▶ EXTRACT:
========================================

Ill treated composter.

It didn't surprise me to see how unceremoniously they dumped it in the new garden.

3.  A new dearly departed.

Not a pet this time.  For all the movers' dyspepsia with me, initial inspection of the potted forest reveals only one fatality - an Asian pear (in this photo, the horizontal stem).  The tall vertical sticks are bamboo cane to ward off bulb-eating fox.  The short stub of a twig near the label (about the same height as the daffs in the pot), that's what's left of the trunk.

Formerly known as an Asian pear.

This particular tree failed to thrive last year.  On calling the nursery for advice, it was determined that the tree, not myself, was at fault.  A free replacement arrived at my door in November.

Prior to the move, I'd thought the original still had life in it, but seeing how easily it snapped, perhaps a bit optimistic.

========================================

▶ DATASET EXTRACT:
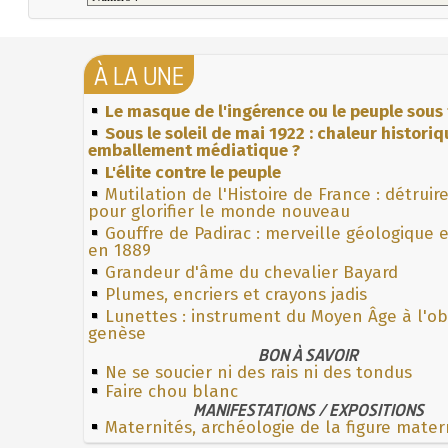
À LA UNE
Le masque de l'ingérence ou le peuple sous 
Sous le soleil de mai 1922 : chaleur histori
emballement médiatique ?
L'élite contre le peuple
Mutilation de l'Histoire de France : détruir
pour glorifier le monde nouveau
Gouffre de Padirac : merveille géologique 
en 1889
Grandeur d'âme du chevalier Bayard
Plumes, encriers et crayons jadis
Lunettes : instrument du Moyen Âge à l'o
genèse
BON À SAVOIR
Ne se soucier ni des rais ni des tondus
Faire chou blanc
MANIFESTATIONS / EXPOSITIONS
Maternités, archéologie de la figure mater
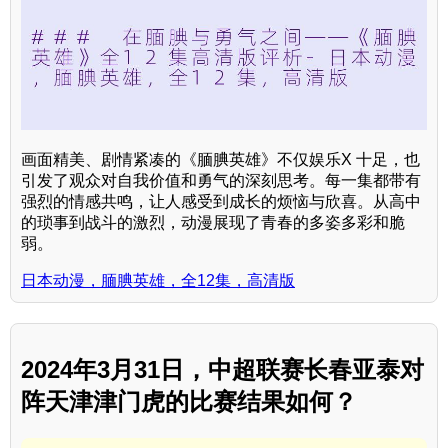
画面精美、剧情紧凑的《腼腆英雄》不仅娱乐X 十足，也
引发了观众对自我价值和勇气的深刻思考。每一集都带有
强烈的情感共鸣，让人感受到成长的烦恼与欣喜。从高中
的琐事到战斗的激烈，动漫展现了青春的多姿多彩和脆
弱。
日本动漫，腼腆英雄，全12集，高清版
2024年3月31日，中超联赛长春亚泰对
阵天津津门虎的比赛结果如何？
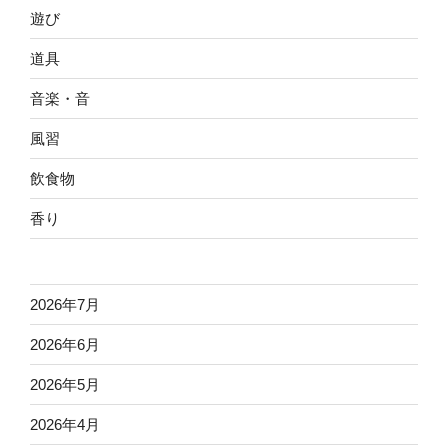
遊び
道具
音楽・音
風習
飲食物
香り
2026年7月
2026年6月
2026年5月
2026年4月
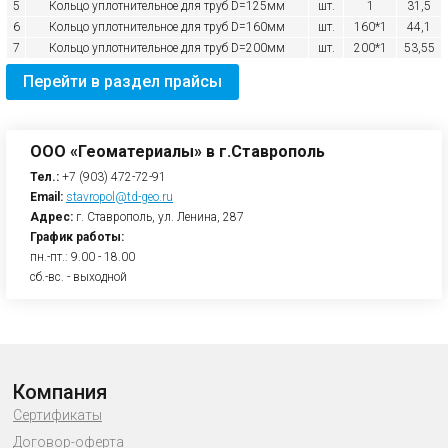
5
Кольцо уплотнительное для труб D=125мм
шт.
1
31,5
6
Кольцо уплотнительное для труб D=160мм
шт.
160*1
44,1
7
Кольцо уплотнительное для труб D=200мм
шт.
200*1
53,55
Перейти в раздел прайсы
ООО «Геоматериалы» в г.Ставрополь
Тел.:
+7 (903) 472-72-91
Email:
stavropol@td-geo.ru
Адрес:
г. Ставрополь, ул. Ленина, 287
График работы:
пн.-пт.: 9.00 - 18.00
сб.-вс. - выходной
Компания
Сертификаты
Договор-оферта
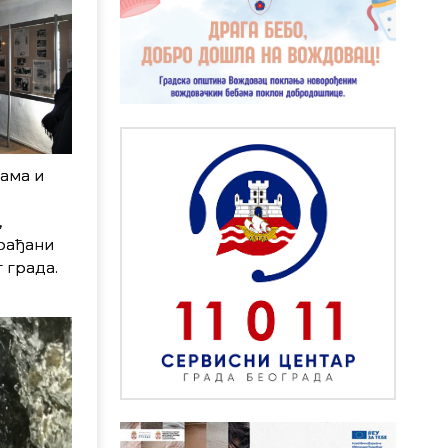
нама и
,
грађани
 града.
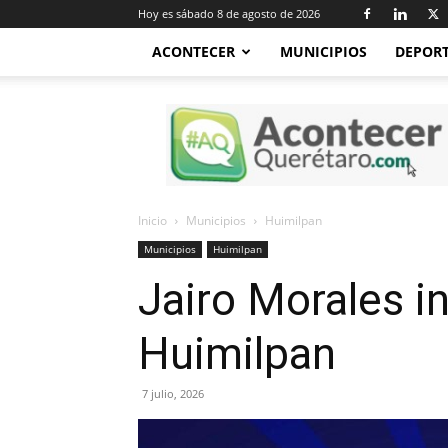
Hoy es sábado 8 de agosto de 2026
ACONTECER
MUNICIPIOS
DEPOR
Acontecer
Querétaro
Inicio
Municipios
Huimilpan
Municipios
Huimilpan
Jairo Morales in
Huimilpan
7 julio, 2026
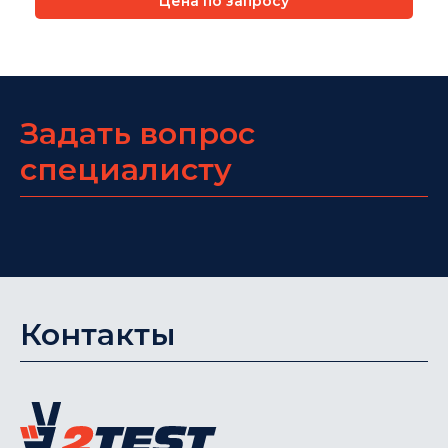
Цена по запросу
Задать вопрос
специалисту
Контакты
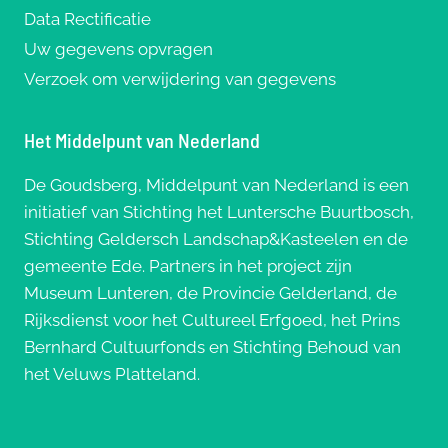
Data Rectificatie
Uw gegevens opvragen
Verzoek om verwijdering van gegevens
Het Middelpunt van Nederland
De Goudsberg, Middelpunt van Nederland is een
initiatief van Stichting het Luntersche Buurtbosch,
Stichting Geldersch Landschap&Kasteelen en de
gemeente Ede. Partners in het project zijn
Museum Lunteren, de Provincie Gelderland, de
Rijksdienst voor het Cultureel Erfgoed, het Prins
Bernhard Cultuurfonds en Stichting Behoud van
het Veluws Platteland.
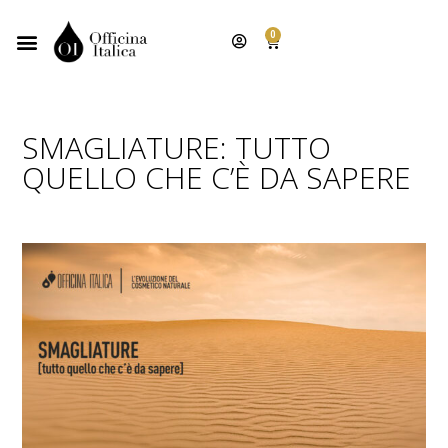
0
SMAGLIATURE: TUTTO
QUELLO CHE C’È DA SAPERE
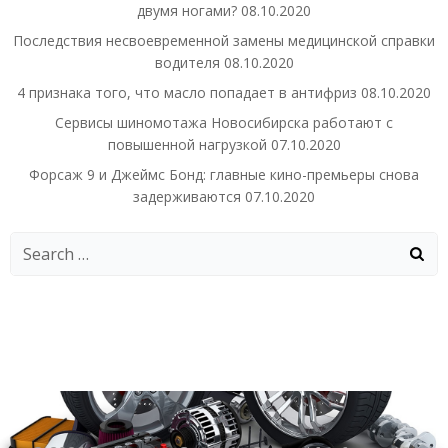
двумя ногами?
08.10.2020
Последствия несвоевременной замены медицинской справки
водителя
08.10.2020
4 признака того, что масло попадает в антифриз
08.10.2020
Сервисы шиномотажа Новосибирска работают с
повышенной нагрузкой
07.10.2020
Форсаж 9 и Джеймс Бонд: главные кино-премьеры снова
задерживаются
07.10.2020
Search
for:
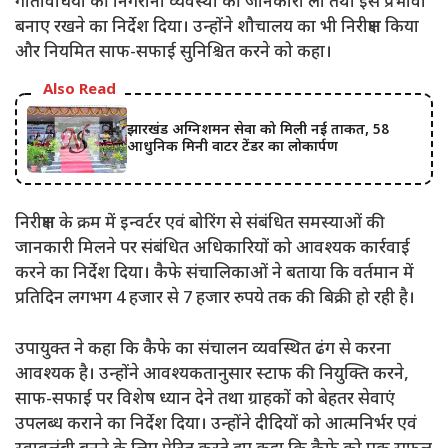
गतिविधियों की निगरानी व्यवस्था की जानकारी ली तथा इसे प्रभावी
बनाए रखने का निर्देश दिया। उन्होंने शौचालय का भी निरीक्षण किया
और नियमित साफ-सफाई सुनिश्चित करने को कहा।
Also Read
झारखंड अग्निशमन सेवा को मिली नई ताकत, 58
आधुनिक मिनी वाटर टेंडर का लोकार्पण
निरीक्षण के क्रम में इन्वर्टर एवं बोरिंग से संबंधित समस्याओं की
जानकारी मिलने पर संबंधित अधिकारियों को आवश्यक कार्रवाई
करने का निर्देश दिया। कैफे संचालिकाओं ने बताया कि वर्तमान में
प्रतिदिन लगभग 4 हजार से 7 हजार रुपये तक की बिक्री हो रही है।
उपायुक्त ने कहा कि कैफे का संचालन व्यवस्थित ढंग से करना
आवश्यक है। उन्होंने आवश्यकतानुसार स्टाफ की नियुक्ति करने,
साफ-सफाई पर विशेष ध्यान देने तथा ग्राहकों को बेहतर सेवाएं
उपलब्ध कराने का निर्देश दिया। उन्होंने दीदियों को आत्मनिर्भर एवं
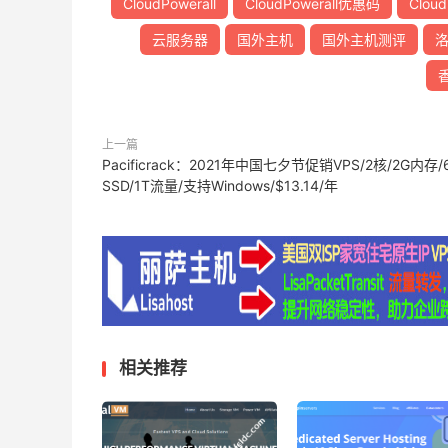
CloudPowerall
CloudPowerall优惠码
Clou
云服务器
国外主机
国外主机测评
洛
上一篇
Pacificrack：2021年中国七夕节促销VPS/2核/2G内存/
SSD/1T流量/支持Windows/$13.14/年
相关推荐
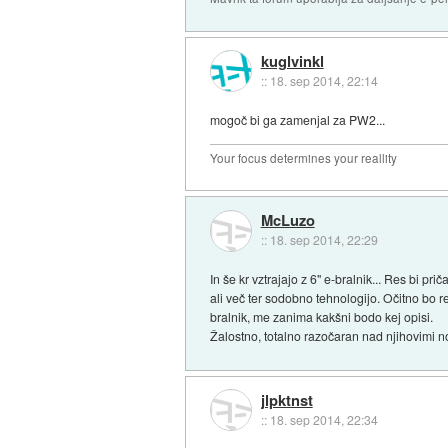
kuglvinkl
::
18. sep 2014, 22:14
mogoč bi ga zamenjal za PW2...
Your focus determines your reallity
McLuzo
::
18. sep 2014, 22:29
In še kr vztrajajo z 6" e-bralnik... Res bi pr
ali več ter sodobno tehnologijo. Očitno bo r
bralnik, me zanima kakšni bodo kej opisi.
Žalostno, totalno razočaran nad njihovimi n
jlpktnst
::
18. sep 2014, 22:34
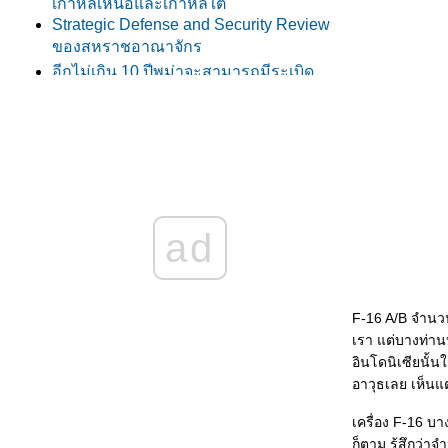
เกาหลีเหนือและเกาหลีใต้
Strategic Defense and Security Review
ของสหราชอาณาจักร
อีกไม่เกิน 10 ปีพม่าจะสามารถมีระเบิด
นิวเคลียร์ได้ครับ
ข้อมูลเพิ่มเติมเกี่ยวกับการจัดหาระบบ
จรวดหลายลำกล้องของพม่า
พม่าจัดหาเครื่องบินฝึกขั้นสูง/โจมตีเบา
บบ K-8 จากจีนอีก 50 ลำ
OV-10C ของกองทัพอากาศฟิลิปปินส์
ad
(อดีตเครื่องทอ.ไทย) ตก
รายละเอียดการจัดหาอาวุธของอาเซียน
นปี 2552
F-16 A/B จำนวน
กัมพูชาซ้อมยิงจรวดหลายลำกล้องแบบ
เรา แต่บางท่าน
BM21
อินโดนิเซียนั้น
รายละเอียดปัญหาเรือดำน้ำของมาเลเซี
อาวุธเลย เห็นแ
ลงนามแล้ว: เวียดนามจัดหา Su-30MK2,
รงไฟฟ้านิวเคลียร์, (และเรือดำน้ำชั้น
เครื่อง F-16 บ
Kilo)
ก็ตาม รู้สึกว่า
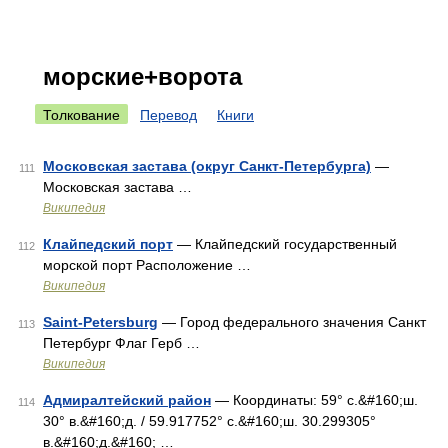
морские+ворота
Толкование
Перевод
Книги
Московская застава (округ Санкт-Петербурга)
—
111
Московская застава …
Википедия
Клайпедский порт
— Клайпедский государственный
112
морской порт Расположение …
Википедия
Saint-Petersburg
— Город федерального значения Санкт
113
Петербург Флаг Герб …
Википедия
Адмиралтейский район
— Координаты: 59° с.&#160;ш.
114
30° в.&#160;д. / 59.917752° с.&#160;ш. 30.299305°
в.&#160;д.&#160; …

========================================

▶ TASKS TO PERFORM:
1. Answer these questions from the garden-move account.
(a) What purpose do the tall vertical sticks in the pot serve?
(b) Which plant was the only fatality found on initial inspection of the potted forest?
(c) In which month did the free replacement tree arrive?
2. The garden-move account describes what can be seen in the photo of the pot. List each thing it points out there.
3. Write the next part of the garden-move account, continuing after its final sentence.

▶ OUTPUTS BY TASK:
1.
(a) They are bamboo cane to ward off bulb-eating fox.
(b) An Asian pear.
(c) November.

2.
- the horizontal stem (the Asian pear)
- the tall vertical sticks (bamboo cane)
- the short stub of a twig (what's left of the trunk)
- the label
- the daffs

3.
4.  Frozen Fatsia

On moving day, our last plant load happened close to midnight.  My thoughts were on duvets rather than dahlias, so it wasn't until the next morning I saw the spider fatsia.

This poor fella needs a fainting couch.

I've wrapped the pot in fleece & cover the plant itself at night.  Hopefully it'll perk up when the weather changes.

5.  Optimistic future.

For all the drawbacks to snow, it does give the garden a surreal, exotic feel.  The ordinary looks familiarly unfamiliar, maybe like we do in fancy dress.

Snow-improved lavender. 

The day before the move, I lifted a failing lavender & stuck it in a pot, rather than leave it behind to some unknown fate.  With the bare stems coated it snow, it suddenly looks like it has its whole future ahead of it.  Which I suppose is what even dying things have.  What else would be ahead except the future?

6.  Lovely in death (or dormancy).

And just look at dear creeping Jenny, herself tucked in for winter, worthy of a Victorian death portrait under her bonnet of snow.

Sleeping Jenny waiting to creep again.

So there it is, a week of delaying gratification.

Apple delights.

Next Saturday, the landlord comes to discuss the garden.  There's rumours of weed barrier & pea gravel, so I'll use the week to fortify my alternate plan.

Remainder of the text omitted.